Distinguished educator appointed Emeritus Professor of UOW

Distinguished educator appointed Emeritus Professor of UOW

Professor Jan Wright recognised for contribution to physical and health education, gender and social inequality study

Professor Jan Wright’s story began in another steel city, Newcastle, as the eldest of three girls.

She attended a state primary school in a working class area and could see the smoke from the steelworks from their windows.

It is from these working class beginnings that her interest in social justice began, leading to a distinguished career in education and research.

Professor Jan Wright’s outstanding contribution to the study of gender and social inequality in the field of education - particularly, physical and health education - was recognised this week when she was appointed Emeritus Professor of UOW.

She has had a distinguished career with UOW and recently retired from her role as Professor of Physical Health and Education and former Professorial Fellow of the Faculty of Social Sciences.

Professor Wright said it was her father who most shaped her political dispositions that informed her work as a teacher and researcher.

“He was a staunch Labor supporter and a union leader in his workplace,” Professor Wright said. “He was respectful of others, especially those with little power.

“He was very supportive of education but not as a means to deny or erase my recognition of my working class roots.

“His early teachings have provided me with a lens to recognise marginalities and to orient my work in the university towards social justice.”

Professor Wright’s interest in sport meant becoming a physical education teacher was a logical choice.

After graduating she began her career teaching physical and health education at Grantham High School in Sydney’s western suburbs.

In 1976 she was appointed lecturer in health and physical education at the Wollongong Institute of Education (which amalgamated with the UOW in 1981).

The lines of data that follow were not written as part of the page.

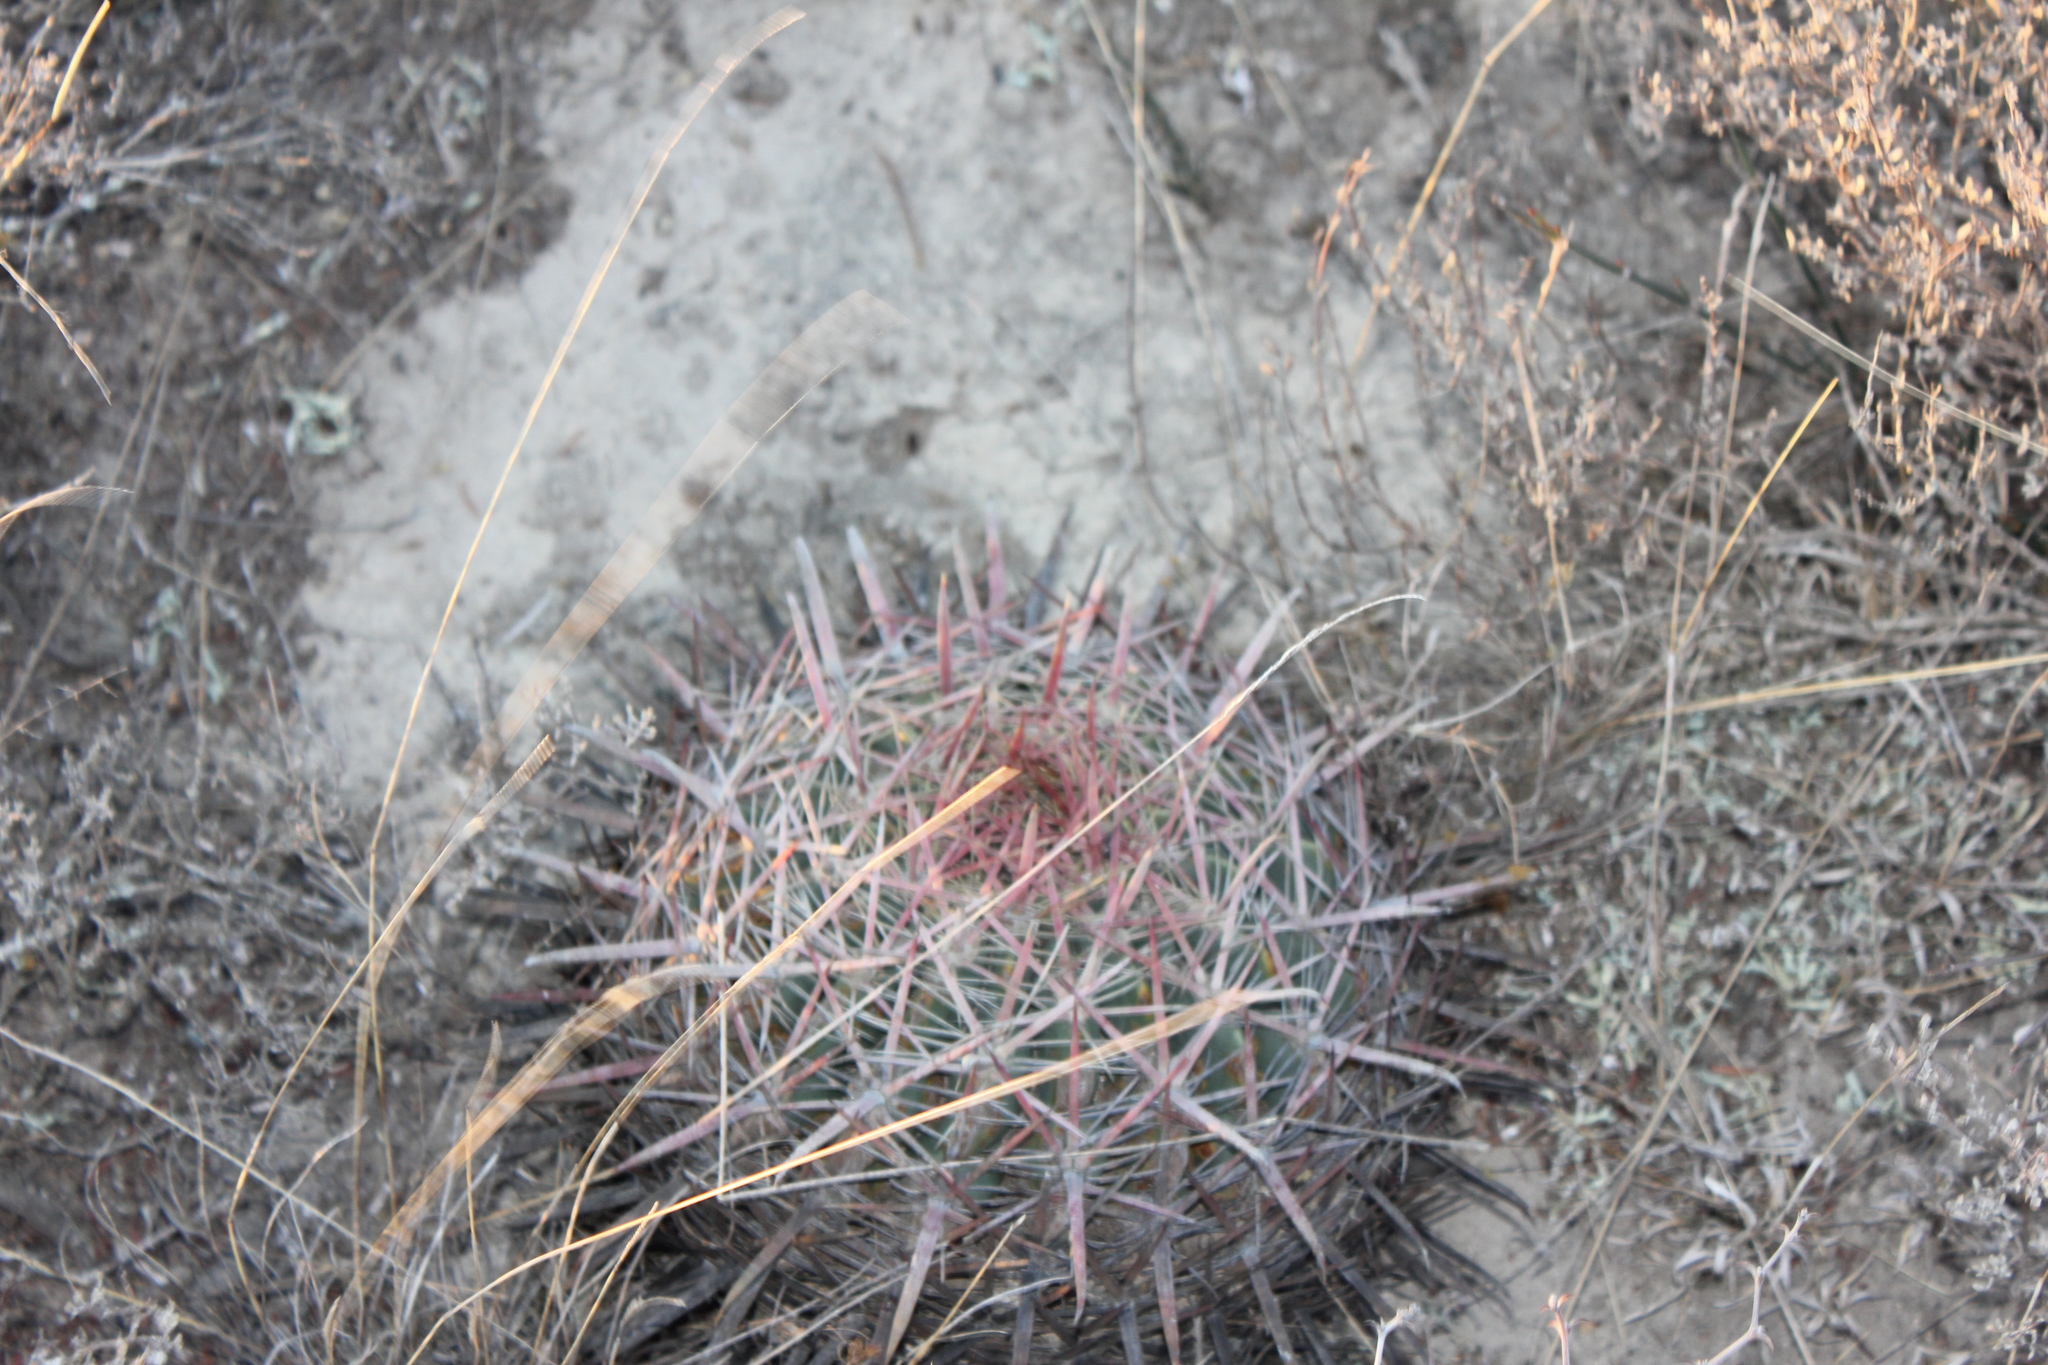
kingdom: Plantae
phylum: Tracheophyta
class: Magnoliopsida
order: Caryophyllales
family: Cactaceae
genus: Ferocactus
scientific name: Ferocactus latispinus
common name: Devil's-tongue cactus
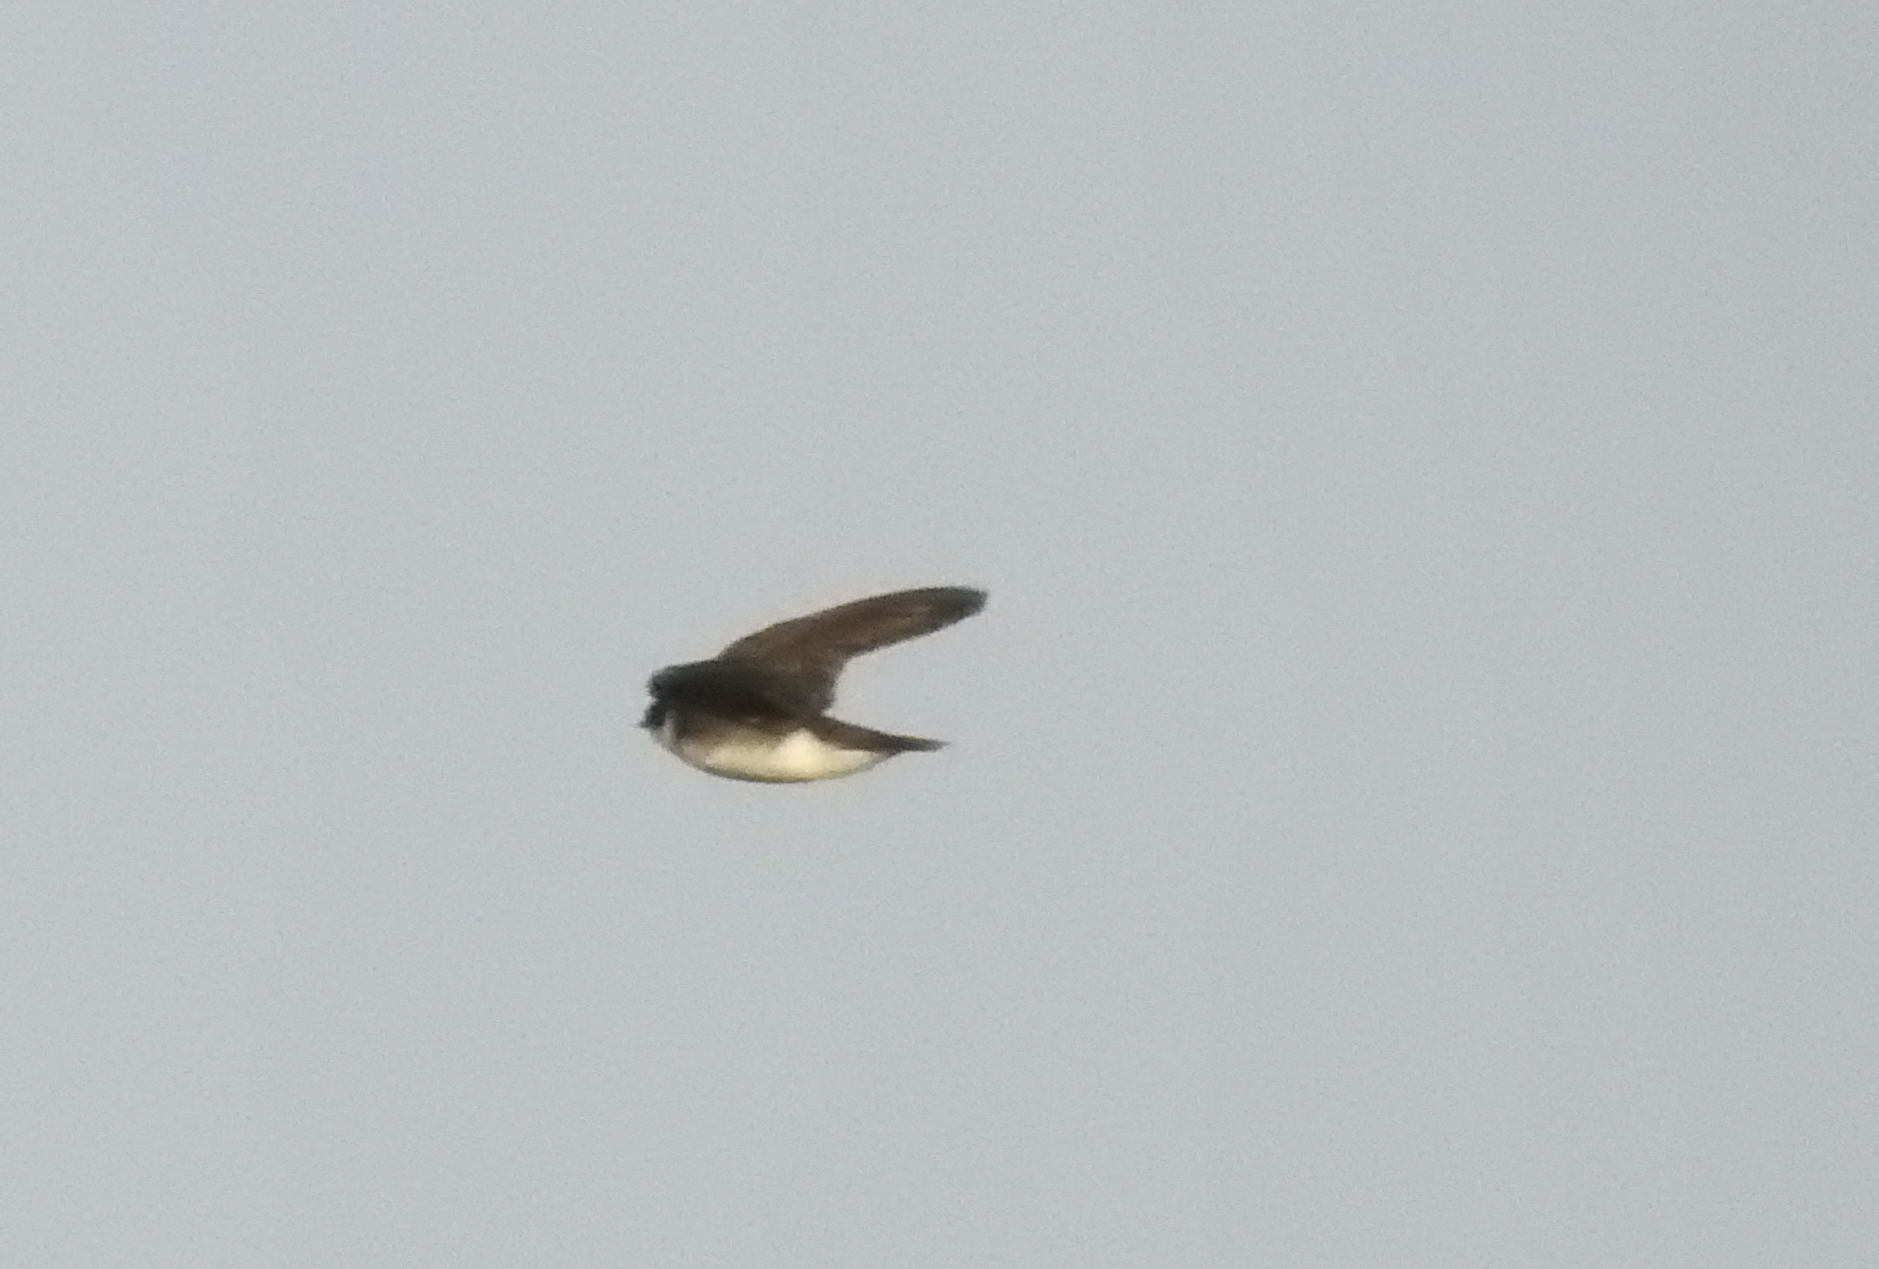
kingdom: Animalia
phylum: Chordata
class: Aves
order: Passeriformes
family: Hirundinidae
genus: Tachycineta
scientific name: Tachycineta bicolor
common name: Tree swallow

During these early years she completed a masters degree, which introduced her to sociology, a subject she described as “a whole new and exciting world of scholarship”.

Her doctoral study introduced her to feminist scholarship and linguistics and opened up ways of thinking and researching that were at the time, relatively unknown in the field of physical education.

“This led to my becoming a leader in the field of health and physical education, particularly in relation to feminist research and later, in critical studies of health."  

This work included challenging gendered practices in schools, particularly physical education, and challenging damaging body ideals.

Most recently Professor Wright’s work dealt with challenging the preoccupation with obesity by pointing to the damaging effects of “such a focus on children and young people’s meanings of health and their ideas of their worth”.

“For me, this is what it means to be an educator… don’t be afraid to think differently and to speak up when and where you can, particularly in the name of social justice and those less powerful than yourselves.”

Professor Wright held several key positions at UOW including Director, Physical and Health Education Program (1996-1999) and Associate Dean Research (2001-2007) with the Faculty of Education.

She also acted in the position of Deputy Pro Vice-Chancellor (Research) in 2008 and has held the role of Professorial Fellow for the Faculty of Social Sciences for the past five years.

Professor Wright has been a state and national advisor on gender issues in school-based education and has been influential in the adoption of more socio-critical position in state and national curriculum.

She has published more than 100 journal articles and book chapters and edited or authored nine books.

She has supervised 40 doctoral students and 20 honours students, with many continuing their research trajectory and practicing in the field.

In 2014 she was made the first Distinguished Fellow of the Australian Association for Research in Education for outstanding service and contribution.

As early as 2008, she was an executive member and Distinguished Fellow of the Australian Association for Research in Education (AARE), the peak body for educational research dissemination in Australia.

Internationally, she has been recognized by the British Educational Research Association (BERA), and in 2011 was invited to present the highly distinguished Scholar Lecture.